**ASSIGNMENT:** From the entries below, return only the lines starting at the one that contains "thumb mcp: (570, 614)" and ending at the one that contains "thumb tip: (660, 612)", exactly as they stand.

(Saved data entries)
▬▬▬▬▬▬▬▬▬▬

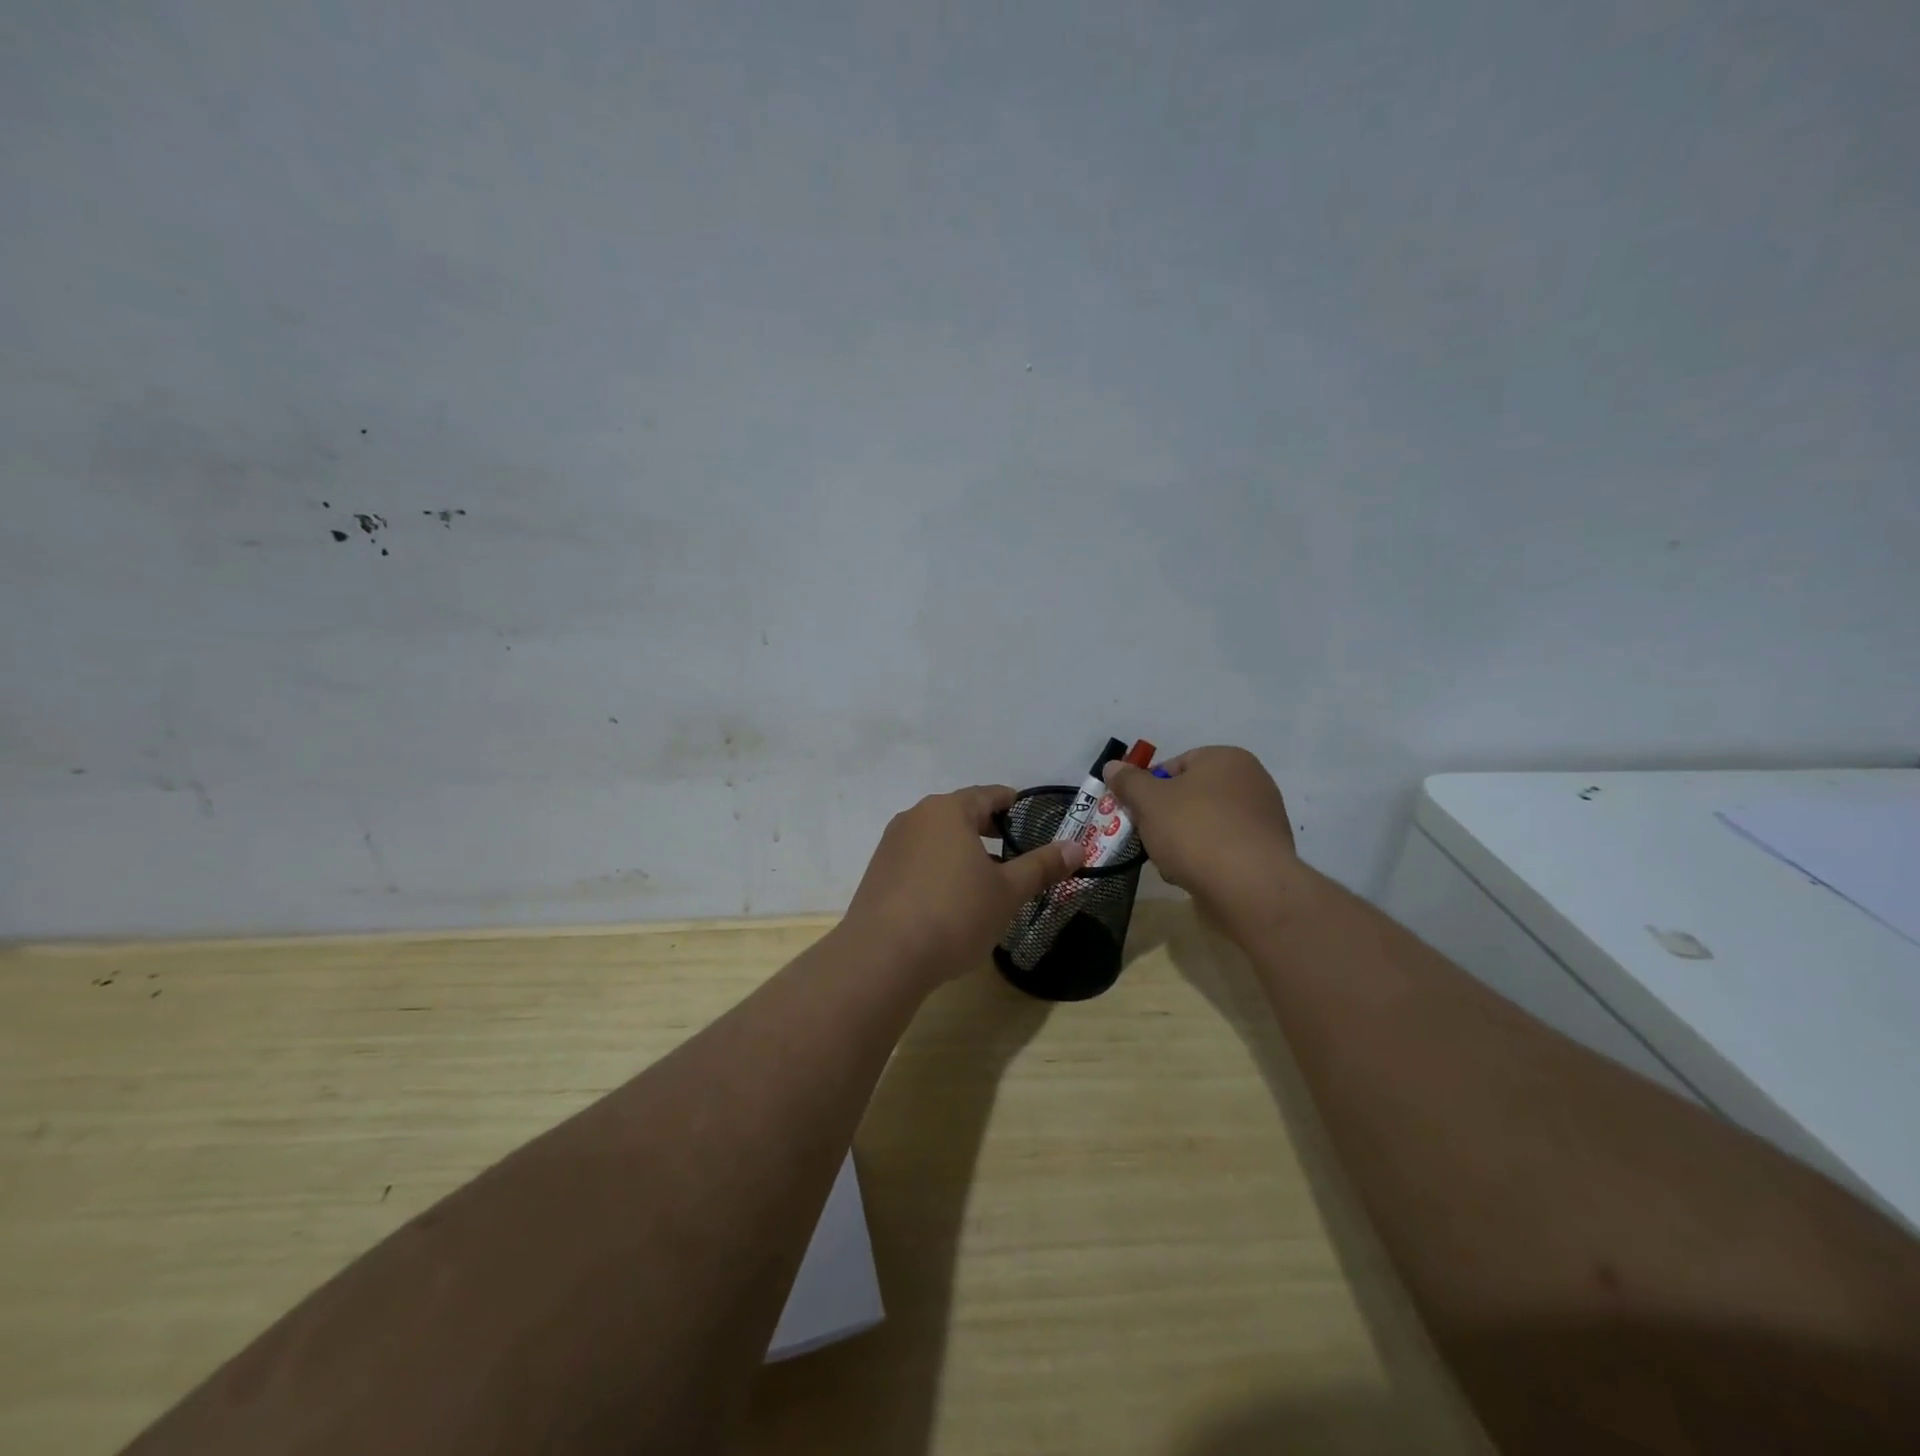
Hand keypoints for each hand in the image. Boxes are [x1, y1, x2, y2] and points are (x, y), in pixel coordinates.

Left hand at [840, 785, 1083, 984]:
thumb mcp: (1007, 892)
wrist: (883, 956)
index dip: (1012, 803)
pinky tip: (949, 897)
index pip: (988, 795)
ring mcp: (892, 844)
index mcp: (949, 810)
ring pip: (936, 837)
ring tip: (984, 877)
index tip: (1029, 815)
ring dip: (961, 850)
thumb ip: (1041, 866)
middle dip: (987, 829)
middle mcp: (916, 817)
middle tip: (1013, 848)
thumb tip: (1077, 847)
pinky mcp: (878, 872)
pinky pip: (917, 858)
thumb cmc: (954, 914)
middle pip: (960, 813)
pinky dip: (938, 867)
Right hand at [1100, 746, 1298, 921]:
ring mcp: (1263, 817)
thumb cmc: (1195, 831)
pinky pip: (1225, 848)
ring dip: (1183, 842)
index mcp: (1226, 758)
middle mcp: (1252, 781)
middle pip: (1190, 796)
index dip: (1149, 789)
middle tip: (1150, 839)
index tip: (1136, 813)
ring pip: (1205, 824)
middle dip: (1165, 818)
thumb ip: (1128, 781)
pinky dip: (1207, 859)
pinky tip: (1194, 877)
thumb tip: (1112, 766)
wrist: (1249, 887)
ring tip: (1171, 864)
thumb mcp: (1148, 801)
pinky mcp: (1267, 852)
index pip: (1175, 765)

▬▬▬▬▬▬▬▬▬▬

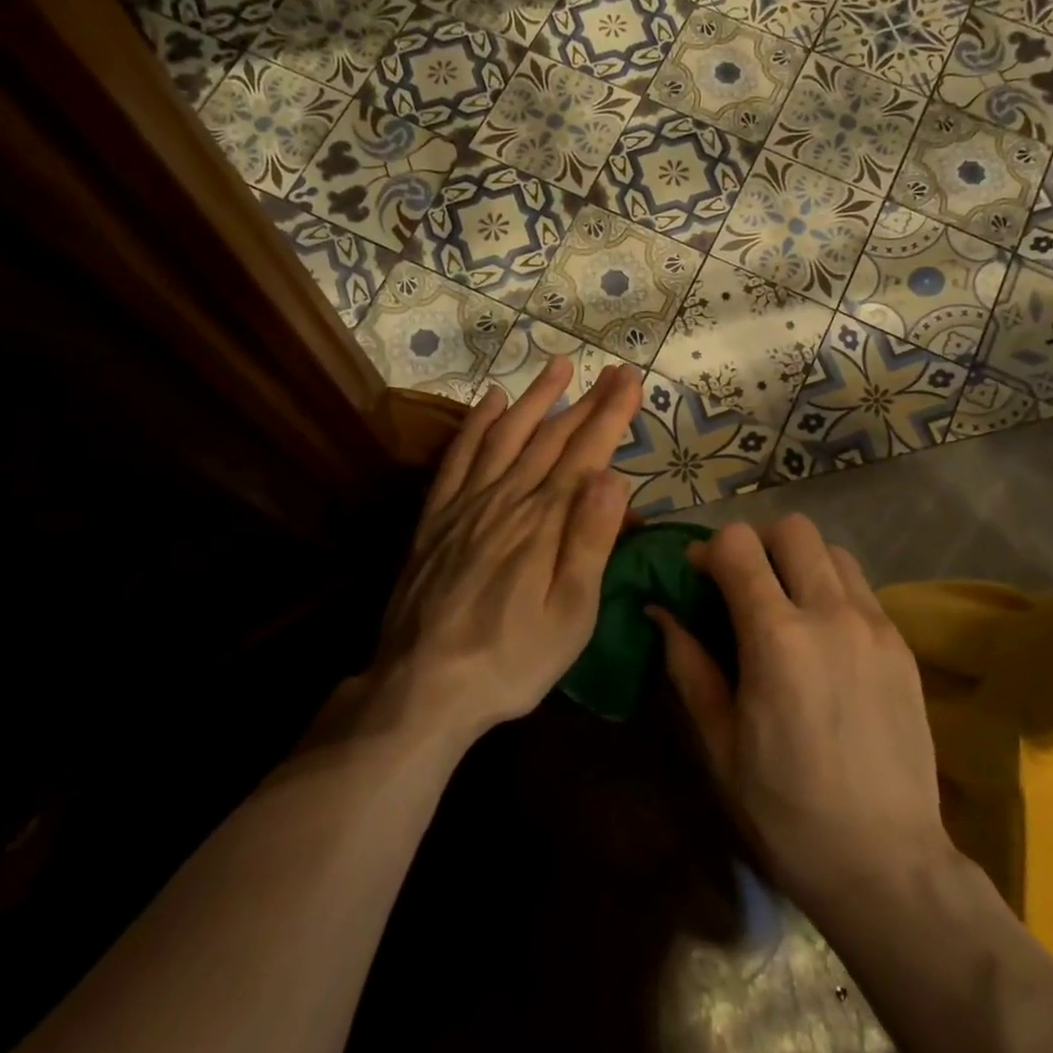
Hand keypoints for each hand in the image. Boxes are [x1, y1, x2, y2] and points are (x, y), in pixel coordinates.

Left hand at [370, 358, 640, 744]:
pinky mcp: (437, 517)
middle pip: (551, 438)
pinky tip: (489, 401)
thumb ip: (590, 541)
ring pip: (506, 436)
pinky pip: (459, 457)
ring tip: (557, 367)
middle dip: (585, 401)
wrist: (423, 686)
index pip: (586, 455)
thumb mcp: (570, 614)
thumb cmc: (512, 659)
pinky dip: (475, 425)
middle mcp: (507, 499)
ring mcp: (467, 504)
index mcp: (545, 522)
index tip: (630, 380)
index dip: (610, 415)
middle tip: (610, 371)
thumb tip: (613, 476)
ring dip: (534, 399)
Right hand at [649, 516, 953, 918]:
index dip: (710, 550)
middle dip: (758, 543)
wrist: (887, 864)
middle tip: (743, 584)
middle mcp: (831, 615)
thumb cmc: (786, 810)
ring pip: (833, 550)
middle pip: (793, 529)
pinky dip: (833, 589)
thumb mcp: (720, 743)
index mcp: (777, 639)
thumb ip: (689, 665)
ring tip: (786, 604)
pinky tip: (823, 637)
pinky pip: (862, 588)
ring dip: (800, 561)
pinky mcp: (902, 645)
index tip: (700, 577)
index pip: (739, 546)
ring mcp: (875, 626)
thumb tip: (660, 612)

▬▬▬▬▬▬▬▬▬▬

**YOUR RESPONSE:**
thumb mcp: (570, 614)
thumb cmc: (512, 659)
pinky dip: (475, 425)
middle mcp: (507, 499)
ring mcp: (467, 504)
index mcp: (545, 522)
index tip: (630, 380)
index dip: (610, 415)
middle tip: (610, 371)
thumb tip: (613, 476)
ring dip: (534, 399)
Right hand at [649, 516, 953, 918]:
index dip: (710, 550)
middle dip: (758, 543)
wrist: (887, 864)
middle tip: (743, 584)
middle mcp: (831, 615)
thumb cmc: (786, 810)
ring pip: (833, 550)
middle pip: (793, 529)
pinky dip: (833, 589)
thumb mcp: (720, 743)
index mcp: (777, 639)
thumb ip: (689, 665)
ring tip: (786, 604)
pinky tip: (823, 637)
pinky pip: (862, 588)
ring dip: (800, 561)
pinky mcp: (902, 645)
index tip: (700, 577)
index pip: (739, 546)
ring mcp: (875, 626)
thumb tip: (660, 612)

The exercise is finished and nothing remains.